A background note circulated to members of the council before the meeting says the National Solar Mission will add 20,000 MW of generation capacity by 2020 and make it as cheap as electricity from conventional sources.
The outlay will be with Rs.10,130 crore in the current Five Year Plan (ending 2012), Rs.22,515 crore in the 2012-2017 second phase, and Rs.11,921 crore in the 2017-2020 third phase.
The plan is to raise this by taxing fossil fuels, mainly coal. The objectives of the programme include:
* 20,000 MW of installed solar generation capacity by 2020 and 100,000 MW by 2030; 200,000 MW by 2050
* Solar power cost reduction to achieve grid tariff parity by 2020
* Achieve parity with coal-based thermal power generation by 2030
* 4-5 GW of installed solar manufacturing capacity by 2017.
The plan is to develop solar energy in India in three phases.
'The objective in Phase I (2009-12) will be to achieve rapid scale up to drive down costs, to spur domestic manufacturing and to validate the technological and economic viability of different solar applications,' says the note.

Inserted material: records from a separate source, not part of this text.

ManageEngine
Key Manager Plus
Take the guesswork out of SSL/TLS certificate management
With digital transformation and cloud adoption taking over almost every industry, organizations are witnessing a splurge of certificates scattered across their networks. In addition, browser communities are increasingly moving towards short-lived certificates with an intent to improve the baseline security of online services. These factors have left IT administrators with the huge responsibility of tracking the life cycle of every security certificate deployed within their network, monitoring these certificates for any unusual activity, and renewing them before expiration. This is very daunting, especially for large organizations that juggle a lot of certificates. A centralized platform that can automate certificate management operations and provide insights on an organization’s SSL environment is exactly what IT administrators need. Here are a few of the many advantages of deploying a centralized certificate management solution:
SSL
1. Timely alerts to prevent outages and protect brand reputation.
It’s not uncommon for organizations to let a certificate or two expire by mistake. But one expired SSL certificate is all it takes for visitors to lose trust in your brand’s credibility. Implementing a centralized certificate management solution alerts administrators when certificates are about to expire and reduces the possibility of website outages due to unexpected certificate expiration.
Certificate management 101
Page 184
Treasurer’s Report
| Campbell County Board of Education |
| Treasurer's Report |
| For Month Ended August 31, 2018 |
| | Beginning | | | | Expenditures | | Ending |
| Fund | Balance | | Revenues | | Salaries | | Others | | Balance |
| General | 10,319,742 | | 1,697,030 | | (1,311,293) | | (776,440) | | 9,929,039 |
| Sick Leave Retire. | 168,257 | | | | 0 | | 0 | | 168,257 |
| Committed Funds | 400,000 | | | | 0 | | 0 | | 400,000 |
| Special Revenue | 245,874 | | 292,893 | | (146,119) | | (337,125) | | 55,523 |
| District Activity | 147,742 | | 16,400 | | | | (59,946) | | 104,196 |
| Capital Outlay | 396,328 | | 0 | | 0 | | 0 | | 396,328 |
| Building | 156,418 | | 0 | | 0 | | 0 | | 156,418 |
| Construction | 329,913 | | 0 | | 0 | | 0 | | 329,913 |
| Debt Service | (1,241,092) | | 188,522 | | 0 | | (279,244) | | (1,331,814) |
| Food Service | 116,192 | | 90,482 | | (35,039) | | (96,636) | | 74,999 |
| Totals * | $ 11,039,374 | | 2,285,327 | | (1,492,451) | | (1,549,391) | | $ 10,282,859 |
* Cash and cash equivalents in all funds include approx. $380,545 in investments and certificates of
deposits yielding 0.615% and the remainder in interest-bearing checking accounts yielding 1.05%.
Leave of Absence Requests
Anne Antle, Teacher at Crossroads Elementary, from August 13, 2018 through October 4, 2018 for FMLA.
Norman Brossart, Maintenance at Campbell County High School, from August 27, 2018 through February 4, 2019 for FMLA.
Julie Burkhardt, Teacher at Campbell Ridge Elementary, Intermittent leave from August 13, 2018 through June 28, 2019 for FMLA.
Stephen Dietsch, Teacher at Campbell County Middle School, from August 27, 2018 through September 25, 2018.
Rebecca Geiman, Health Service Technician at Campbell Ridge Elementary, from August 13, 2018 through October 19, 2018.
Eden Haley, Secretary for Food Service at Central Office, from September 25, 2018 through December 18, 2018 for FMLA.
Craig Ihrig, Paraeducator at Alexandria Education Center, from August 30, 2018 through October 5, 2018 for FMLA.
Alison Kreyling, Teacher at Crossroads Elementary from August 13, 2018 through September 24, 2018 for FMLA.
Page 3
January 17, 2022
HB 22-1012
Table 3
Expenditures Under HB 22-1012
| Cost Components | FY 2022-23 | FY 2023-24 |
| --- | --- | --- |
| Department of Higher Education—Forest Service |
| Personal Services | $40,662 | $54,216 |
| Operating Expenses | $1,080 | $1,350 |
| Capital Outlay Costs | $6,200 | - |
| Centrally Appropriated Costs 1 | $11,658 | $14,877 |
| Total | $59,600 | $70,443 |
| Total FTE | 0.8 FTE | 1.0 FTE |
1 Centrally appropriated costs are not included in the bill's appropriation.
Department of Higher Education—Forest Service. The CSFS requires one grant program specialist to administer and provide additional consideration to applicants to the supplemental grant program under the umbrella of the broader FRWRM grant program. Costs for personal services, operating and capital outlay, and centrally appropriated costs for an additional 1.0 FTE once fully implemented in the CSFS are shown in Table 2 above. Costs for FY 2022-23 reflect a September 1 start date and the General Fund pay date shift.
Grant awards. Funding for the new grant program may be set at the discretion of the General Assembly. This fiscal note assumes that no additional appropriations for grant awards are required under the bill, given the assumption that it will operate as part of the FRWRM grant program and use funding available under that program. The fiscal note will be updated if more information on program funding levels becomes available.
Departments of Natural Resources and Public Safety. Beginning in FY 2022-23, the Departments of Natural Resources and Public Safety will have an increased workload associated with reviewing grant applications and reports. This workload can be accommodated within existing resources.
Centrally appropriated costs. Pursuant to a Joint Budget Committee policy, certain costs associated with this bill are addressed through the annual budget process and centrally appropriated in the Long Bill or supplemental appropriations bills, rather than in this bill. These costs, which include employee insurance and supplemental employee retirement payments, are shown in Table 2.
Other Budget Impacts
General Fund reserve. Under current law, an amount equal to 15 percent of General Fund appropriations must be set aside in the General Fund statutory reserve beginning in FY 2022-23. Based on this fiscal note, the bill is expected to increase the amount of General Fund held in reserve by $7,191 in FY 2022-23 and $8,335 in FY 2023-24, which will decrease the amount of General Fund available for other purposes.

This will be done through promotion of commercial scale solar utility plants, mandated deployment of solar rooftop or on-site solar PV (photovoltaic) applications in government and public sector undertaking buildings, promotion of these applications in other commercial buildings, and mandating that at least five percent of power generating capacity being added every year will be through solar sources.
Vacant land in existing power plants will be used for this purpose, and anybody who produces solar power at home or office will be able to sell the excess back to the power distributor.
Solar PV panels will be promoted to charge invertors at homes and offices.